On  voit au premier plan des femmes ayant fait tomber, soit par maladresse, soit par épuisement un bidon. Leurs camarades se sont jettées dessus, affamées, afin de manger ce qu'il contenait. On peut voir à travers ceci un certain désespoir et une absence totale de dignité lorsque ses femmes ont pour réflexe de manger ce qui est tombé par terre.
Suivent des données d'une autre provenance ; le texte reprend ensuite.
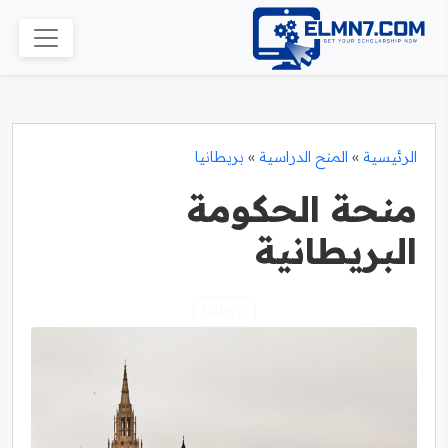
الرئيسية
»
المنح الدراسية
»
بريطانيا
منحة الحكومة
البريطانية
بريطانيا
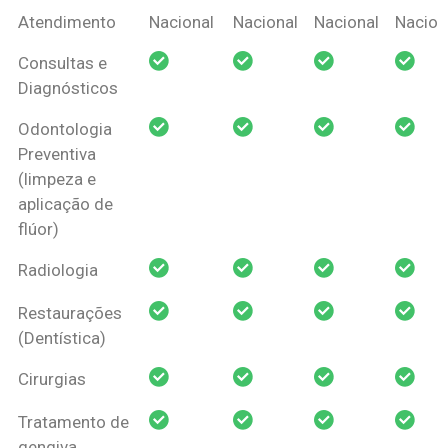
Coberturas
Nacional
Criança
Prótese
Ortodo
Atendimento
Nacional
Nacional
Nacional
Nacion
Amil Dental
Consultas e
Pessoa Física
Diagnósticos
Odontologia
Preventiva
(limpeza e
aplicação de
flúor)
Radiologia
Restaurações
(Dentística)
Cirurgias
Tratamento de
gengiva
Toutes ces femmes au premier plan sont contourées de noirs, seules deux d'entre elles n'ont pas cet ornement, on se rend compte que ce sont deux "gardes" puisque l'une est accompagnée d'un chien et que l'autre, le bras en l'air, semble punir ou crier sur les femmes "fautives". Nous pouvons interpréter ce manque de contour par le manque d'humanité, de pitié et de sensibilité, leurs âmes sont vides et ternes et elles ne méritent pas d'être mises en valeur sur le papier.
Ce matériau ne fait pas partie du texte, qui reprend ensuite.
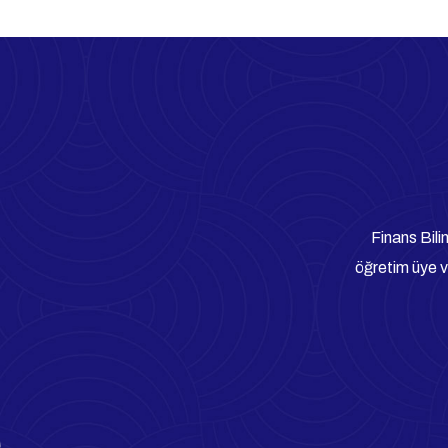
25
Finans Bili
+
Eğitim Deneyimi
öğretim üye ve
Au second plan, nous voyons les femmes qui continuent de travailler, il semble qu'elles regardent tout de même dans la direction de l'accident. Au dernier plan se dresse un bâtiment aux airs ternes. On pourrait penser qu'il les surveille.

 

II. Un récit perçant, mettant en valeur la place que l'art occupe dans la survie de Jeanne Letourneau

Dans le récit "Clichés barbares", nous remarquons que l'art prend une place très importante dans la vie de Jeanne Letourneau au camp. En effet, nous pouvons voir dans ses récits qu'elle admire le paysage avec des yeux d'artiste. Par exemple, lorsqu'elle voit un défilé de femmes nues et  grelottantes, cela lui fait penser aux bas reliefs du jugement dernier sur le tympan des cathédrales gothiques. Elle fait également attention aux couleurs la première fois qu'elle entre dans le camp, la manière dont elle le décrit n'a rien d'inquiétant, elle est comme absorbée par les couleurs et les dessins représentés sur les murs. Elle fait également allusion à la lithographie ( une technique d'impression à plat qui permet la création et la reproduction de multiples exemplaires d'un tracé à l'encre  ou au crayon sur une pierre calcaire) dans la magnifique phrase suivante:" lithographie au noir profond, opposé a l'éclat de la neige". Cette phrase est prononcée un matin où elle observe ses consoeurs travailler dehors, dans la neige et le brouillard, les exemples sont encore nombreux.

 

 

 

Conclusion :

Pour conclure, les oeuvres de Jeanne Letourneau sont un acte de résistance contre le régime nazi ; elles aident aussi Jeanne Letourneau à s'émanciper de la souffrance qu'elle porte en elle. A travers ces dessins, elle nous immerge dans ce monde inhumain et atroce qu'est le camp de concentration, en nous montrant tous ces détails et toute cette violence. Ce qui est le plus impressionnant c'est qu'elle a réussi à produire ces dessins dans de telles conditions.  Ses dessins sont un témoignage pour l'histoire afin que les générations futures sachent ce qu'il s'est passé  et empêchent  la reproduction de terribles drâmes. D 'autres personnes ayant vécu dans cette misère et cette détresse ont également eu recours à l'art pour résister, comme par exemple. Lucienne Simier autre professeur du lycée du Bellay qui a écrit le récit de sa déportation. Nous avons eu la chance de rencontrer Marie-José Chombart de Lauwe résistante, déportée au camp de concentration pour femmes de Ravensbruck puis transférée au camp de concentration de Mauthausen, Présidente de la fondation pour la mémoire. Elle nous a raconté avoir  connu Jeanne Letourneau,  Marie Talet proviseure du lycée du Bellay, la gestionnaire  et les 4 autres professeurs déportées dans le camp pour femmes de Ravensbruck. Seules 3 de ces six femmes sont revenues.